Competition is 6 weeks from tomorrow. While I truly am excited, right this very moment I am simply exhausted. I woke up around 1:00 this morning, not sure why and had difficulty falling back asleep for quite some time. Of course, the alarm was set for 4:00. Michael had mentioned cutting milk out of my diet a couple of days ago, so I have done just that. It isn’t that big of a deal; I don’t drink a lot of milk. However, I do enjoy an iced latte or two while at work. While I had already cut that down to one per work day, now I am having absolutely none. I missed that iced latte today. I missed it more than I miss anything else that I am currently not eating, but I will survive. Despite the disruption to sleep and the absence of espresso, I felt alert and ready for the gym this afternoon. I think it was a good training session, which is probably why I feel completely done in now.

1. block pulls

without belt: 95 x 8, 135 x 5

with straps and belt: 185 x 5, 215 x 3, 235 x 3 the second rep was the best…too loose for the others, 255 x 1 hips too low, x 1 hips higher

2a. deficit deadlifts, with straps and belt

185 x 5…need to get bar closer to my thighs, 205 x 5 better, 215 x 5…bar wasn’t centred over my mid-foot, 215 x 5 better, 225 x 5 PR

2b. floor press, competition grip

65 x 5, 95 x 5

with slingshot: 115 x 5, 130 x 3 PR, 130 x 1.5

I’m pretty pleased with the 3 reps at 130, since my all-time PR single was 132 pounds! Yeah, the slingshot helps. 😉

I’m not sure what happened on that last set. I got stuck midway up. I kind of think that my positioning was off, but it could also just be a case of fatigue.
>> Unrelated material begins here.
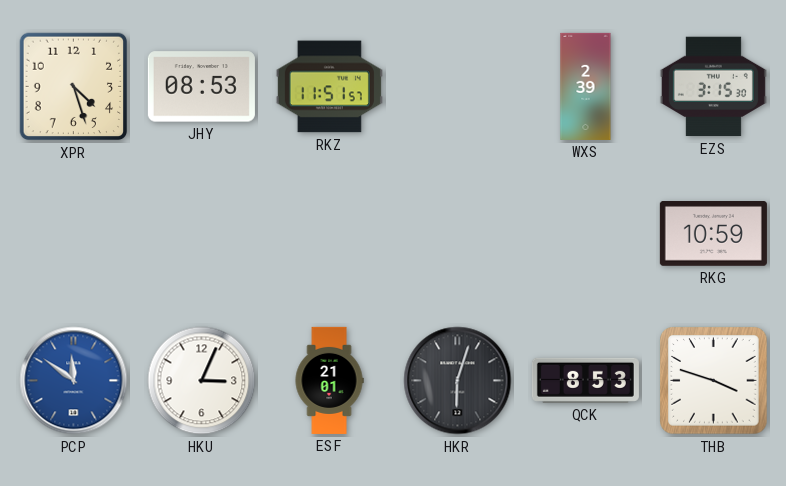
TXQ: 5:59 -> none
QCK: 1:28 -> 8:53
3a. front squats, with belt except for the first set

95 x 5, 135 x 6, 145 x 4.5

Michael grabbed the bar on the fifth rep of that final set. I guess he thought I was in trouble. It was a little tough, but I didn’t think I was in trouble until he grabbed the bar to help me finish the rep. Maybe I was in more trouble than I realized! I’ll give him the benefit of the doubt. 😉 And, it is probably my fault for being a little over-zealous on the weight increase for the second set.